How to partition a probability distribution function to find expected value?

254 Views Asked by At

Given a probability distribution function $p(x)$, the corresponding cumulative distribution function $F(x)$ and $y(x)$ which is computationally expensive to evaluate, I would like to find the expected value of $y$. To do this within a reasonable amount of time, I could only evaluate $y(x)$ $n$ times. How should I find "key points" $x_1, x_2, \dots, x_{n}$ so that $\sum_i y(x_i) (F(x_i)-F(x_{i-1}))$ best approximates $\int y(x)p(x)\ \mathrm{d}x$? I imagine I'd have to evaluate more points where $p(x)$ is large.

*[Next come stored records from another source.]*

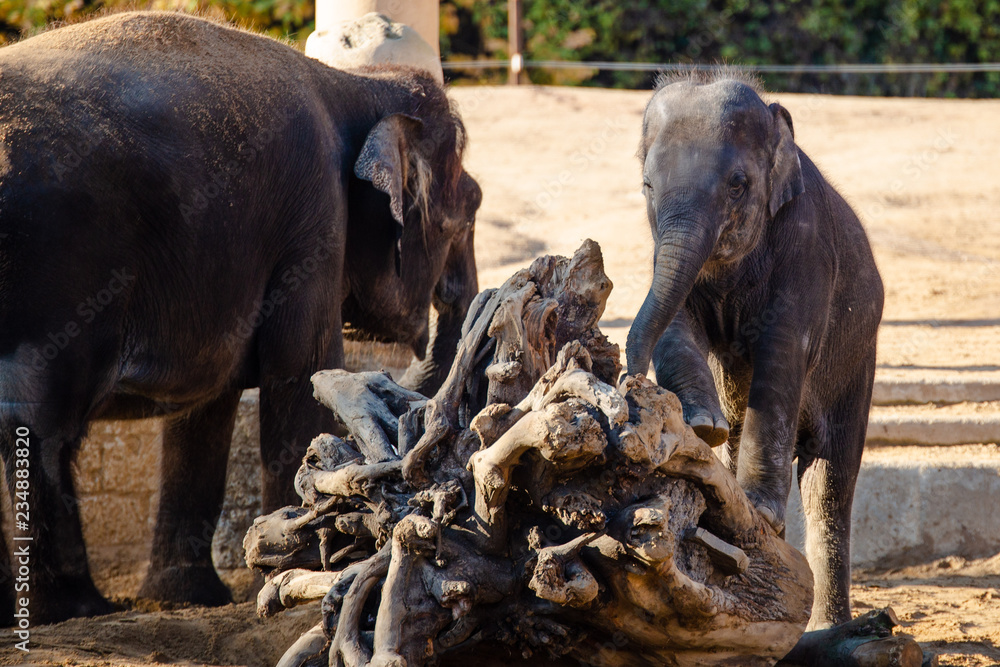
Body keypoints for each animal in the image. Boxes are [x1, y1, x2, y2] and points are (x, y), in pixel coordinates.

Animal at [0, 11, 481, 625]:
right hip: (59, 274)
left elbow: (205, 410)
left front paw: (187, 598)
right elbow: (303, 379)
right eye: (468, 212)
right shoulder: (314, 223)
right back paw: (78, 609)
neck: (354, 84)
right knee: (39, 422)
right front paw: (293, 568)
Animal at [625, 71, 884, 629]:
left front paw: (761, 511)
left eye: (738, 184)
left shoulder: (808, 247)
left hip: (859, 364)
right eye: (647, 186)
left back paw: (831, 627)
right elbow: (677, 322)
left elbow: (782, 352)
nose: (628, 379)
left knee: (829, 487)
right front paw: (703, 425)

A general solution would be great, but if that's not possible we could assume $p(x)$ is a Gaussian function and $y(x)$ is the sum of a series of sinusoidal functions.


Update:

If it helps we can also make the assumptions that

  1. $-1\leq x\leq 1$, and $p(x)$ is a truncated Gaussian with $\mu=0,\sigma=1/4$
  2. $y(x)=Y_1 \sin(k x+\phi)+Y_0$
  3. The Riemann sum I proposed above is to be replaced with a better discrete integration method $\mathrm{int}((x_1,y_1),(x_2,y_2),\cdots(x_n,y_n))$

Update 2:

I am using a naive strategy which is to divide $[0,1]$ evenly and find their inverse CDF, i.e. $u_i=F^{-1}(i/n), \quad i=0,1,\cdots,n$, and then let $x_i=(u_{i-1}+u_i)/2$. This way each subdivision of the interval of integration has the same weight. This reaches the same error level as equally-spaced partitioning with a constant number of less evaluations of $y$. But I can not prove its optimality and it does not generalize well when dealing with multiple integrals.

I found here how Mathematica handles with this. But none of them are as good as my naive method given the same amount of evaluation of $y$. I think it's because they are not fully utilizing the information on the easily calculable $p$.